The Mum refused and stated that her daughter did it all for her and had insisted that they didnt need any outside help. Thing is she never told her daughter about this offer. It only came out when my friend got her Mum's medical notes as POA. That to me was mean and very very self absorbed. I suspect its not unusual.

Ooh, ouch! That must have stung. Sadly, that doesn't surprise me!

Tel12 · 27/09/2024 13:22

EmotionalBlackmail · 27/09/2024 11:01

How does that work if they don't live locally, work full time and have children to look after then?!

I never said that it was easy. I had years of it before my mother went into a home. Having experienced it, I can honestly say that I'd sooner go to Switzerland than go into a home.

TaraRhu · 27/09/2024 13:27

I feel for you. We went through exactly the same with my grandparents and other relatives. There is this mantra about 'staying in your own home' that isn't supposed to be challenged. It's rediculous because lots of people can't cope in their own house and are a danger to themselves and others. They end up in hospital bed blocking due to falls. My elderly aunt lives basically as a hoarder because she can't cope with her home. She lives in her parents house and all their things are still in it. There are stacks of things everywhere. It's a fire hazard. She has carers coming in and out but it's not their job to sort this out. She has no kids. So she relies on the good will of others to help her with basic tasks. She is a burden to be blunt. Currently she's in hospital for six weeks due to a fall. She can't get out until she are recovers. Then she's going back to the house where inevitably she will fall again. She should be in a home rally but there's nothing that can be done as she refuses to go. Out hospitals are literally bursting with old people.

Now, many people do not have the a financial ability to improve their situation. But those that are lucky enough to move themselves into suitable accommodation with a warden and where maintenance etc is managed they should be encouraged to do so. I think you should leave her to it. Let the wheels fall off .

We have watched and complained about many our our family making these selfish choices and I have told my mum I am not doing it. I don't think she is minded like that luckily.

I genuinely don't know why the government don't incentivise older people to move and why the housing market doesn't cater for old people better.

ChimpanzeeThatMonkeyNews · 27/09/2024 13:42

MichaelandKirk · 27/09/2024 12:39

I had a friend a few years ago who had a very diffcult Mother. She did her best and was run ragged by her. She eventually got POA for her Mum and found that a few years earlier SS had offered all sorts to help with care.

The Mum refused and stated that her daughter did it all for her and had insisted that they didnt need any outside help. Thing is she never told her daughter about this offer. It only came out when my friend got her Mum's medical notes as POA. That to me was mean and very very self absorbed. I suspect its not unusual.

Jesus - that's diabolical.

How did your friend process that, cos i don't think i'd ever speak to my mum again if she did that to me?

Such cruelty.

BlueLegume · 27/09/2024 13:52

@ChimpanzeeThatMonkeyNews similar tale here. I retired several years ago and my DH and I bought a place abroad to use as often as we could but not selling up completely as we knew it would be too much for my parents to cope with.
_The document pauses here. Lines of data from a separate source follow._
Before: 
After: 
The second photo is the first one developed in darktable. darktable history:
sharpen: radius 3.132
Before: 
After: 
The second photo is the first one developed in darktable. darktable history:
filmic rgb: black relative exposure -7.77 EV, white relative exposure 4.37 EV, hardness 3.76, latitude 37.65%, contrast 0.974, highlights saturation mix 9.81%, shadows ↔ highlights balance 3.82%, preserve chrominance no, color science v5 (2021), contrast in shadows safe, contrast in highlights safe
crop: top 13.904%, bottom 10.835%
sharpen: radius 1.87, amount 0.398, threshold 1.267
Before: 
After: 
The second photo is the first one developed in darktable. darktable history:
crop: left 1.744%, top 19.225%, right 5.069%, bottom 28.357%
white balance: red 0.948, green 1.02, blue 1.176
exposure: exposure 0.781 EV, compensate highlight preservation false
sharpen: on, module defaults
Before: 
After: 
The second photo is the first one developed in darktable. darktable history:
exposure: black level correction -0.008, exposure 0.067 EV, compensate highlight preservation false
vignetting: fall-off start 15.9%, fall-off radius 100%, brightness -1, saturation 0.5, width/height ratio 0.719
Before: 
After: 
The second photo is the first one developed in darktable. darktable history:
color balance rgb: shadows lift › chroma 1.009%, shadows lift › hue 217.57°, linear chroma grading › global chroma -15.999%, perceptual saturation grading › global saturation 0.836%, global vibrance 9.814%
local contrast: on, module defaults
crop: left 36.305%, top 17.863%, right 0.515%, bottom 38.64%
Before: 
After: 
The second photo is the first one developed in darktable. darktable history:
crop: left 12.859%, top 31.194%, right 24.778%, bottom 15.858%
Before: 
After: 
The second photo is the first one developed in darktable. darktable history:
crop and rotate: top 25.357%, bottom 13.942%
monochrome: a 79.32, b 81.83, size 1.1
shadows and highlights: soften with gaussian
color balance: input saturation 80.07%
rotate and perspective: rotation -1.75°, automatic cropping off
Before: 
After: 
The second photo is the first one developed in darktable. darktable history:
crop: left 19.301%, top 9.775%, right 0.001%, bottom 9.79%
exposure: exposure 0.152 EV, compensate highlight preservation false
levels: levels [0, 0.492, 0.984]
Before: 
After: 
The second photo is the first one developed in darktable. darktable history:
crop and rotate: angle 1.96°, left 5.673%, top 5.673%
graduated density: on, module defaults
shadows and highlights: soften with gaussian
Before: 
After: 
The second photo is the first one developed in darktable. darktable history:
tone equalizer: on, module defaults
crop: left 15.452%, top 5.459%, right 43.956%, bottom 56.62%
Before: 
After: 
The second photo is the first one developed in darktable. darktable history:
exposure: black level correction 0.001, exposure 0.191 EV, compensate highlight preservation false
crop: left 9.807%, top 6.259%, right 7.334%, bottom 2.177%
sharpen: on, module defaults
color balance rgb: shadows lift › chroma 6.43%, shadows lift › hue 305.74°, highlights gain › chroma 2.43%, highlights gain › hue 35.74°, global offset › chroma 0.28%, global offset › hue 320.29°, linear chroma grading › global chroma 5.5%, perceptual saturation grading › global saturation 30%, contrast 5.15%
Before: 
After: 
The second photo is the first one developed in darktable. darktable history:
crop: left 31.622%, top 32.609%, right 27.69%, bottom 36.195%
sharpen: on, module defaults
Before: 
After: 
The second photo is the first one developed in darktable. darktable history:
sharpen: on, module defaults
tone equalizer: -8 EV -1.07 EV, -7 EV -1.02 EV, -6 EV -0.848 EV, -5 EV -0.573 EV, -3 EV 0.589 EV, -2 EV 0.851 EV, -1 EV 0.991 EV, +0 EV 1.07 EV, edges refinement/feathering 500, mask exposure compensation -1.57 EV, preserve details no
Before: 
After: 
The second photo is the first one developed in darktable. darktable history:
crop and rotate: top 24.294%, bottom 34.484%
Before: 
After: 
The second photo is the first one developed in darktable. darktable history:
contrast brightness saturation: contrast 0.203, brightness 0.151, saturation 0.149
Essentially they made it so difficult us being in our place abroad we have stopped going. I happened to accompany my mother to a routine appointment where I met a lovely lady who the GP had apparently put her in contact with to help, can’t quite recall her title but it was along the lines of buddying someone up to boost social engagement etc alongside anti anxiety meds. She introduced herself, I knew nothing about the arrangements- apparently my mother had refused to engage telling her and I quote “my daughter has retired so she can do it”. No communication with me and a very fractured relationship. I can understand how it happens but they or some are such a piece of work.